Despite the barriers, Dream House offers a lot to absorb; each space rewards a long look. Tints and oxides create a satisfying interplay of earth tones in the clay. Among the visual delights are the outer walls of reclaimed lathes and plaster. Rather than smoothing them, Simpson and the FWM Studio team let the plaster dry as it was, squeezed out between the lathes. Bowls, cups, lamps, rugs, fabrics, and walls are decorated with symbols of protection and direction; some of the furniture was built from designs by Rina. In the first room, ceramics are integrated into a quilt, a creative accomplishment that actually “came together pretty effortlessly,” says Lutz.
The world as a bowl
The silent videos, used deftly, flicker through back windows and doors. Large clay masks represent ancestral beings, “reminders that we’re never alone,” says Simpson. She created many of the ceramics at Philadelphia’s Clay Studio, a project partner (and where Roxanne has artwork in Figuring Space, opening on January 12, 2023).
The fourth room is gently magical. Visitors can gather in or near the pavilion, where pillows are scattered around a low wooden table. “The last space is the present, and the window allows us to be aware of the changing weather and light outside,” Simpson tells BSR. Looking up at her canopy of papier-mâché baskets, she says, “The world is a bowl, and the sky is a basket. The holes in the weave are stars.”
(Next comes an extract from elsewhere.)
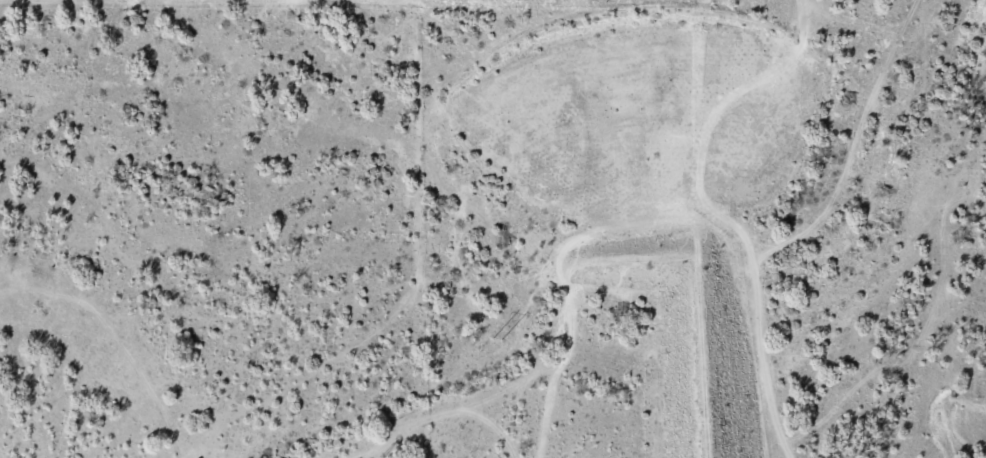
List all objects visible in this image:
road: (832, 152)
road: (371, 166)
power tower: (495, 336)
dam: (712, 353)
Dream House stirs memories, reflection, and wonder. What’s in our dream houses? What are our sources of belonging, nourishment, and empowerment? It’s radically comforting to imagine being cradled in a bowl together, rather than individually perched on a rock spinning in space.
What, When, Where
Rose B. Simpson: Dream House. Through May 7, 2023, at the Fabric Workshop and Museum, 1214 Arch Street, Philadelphia. Free (suggested donation $5). (215) 561-8888 or fabricworkshopandmuseum.org.
Masks are required (regardless of vaccination status) for visitors over the age of 2 years.
Accessibility
Entrance to the Fabric Workshop and Museum is barrier-free; an elevator is available, as well as ramp access to the gathering space in Dream House.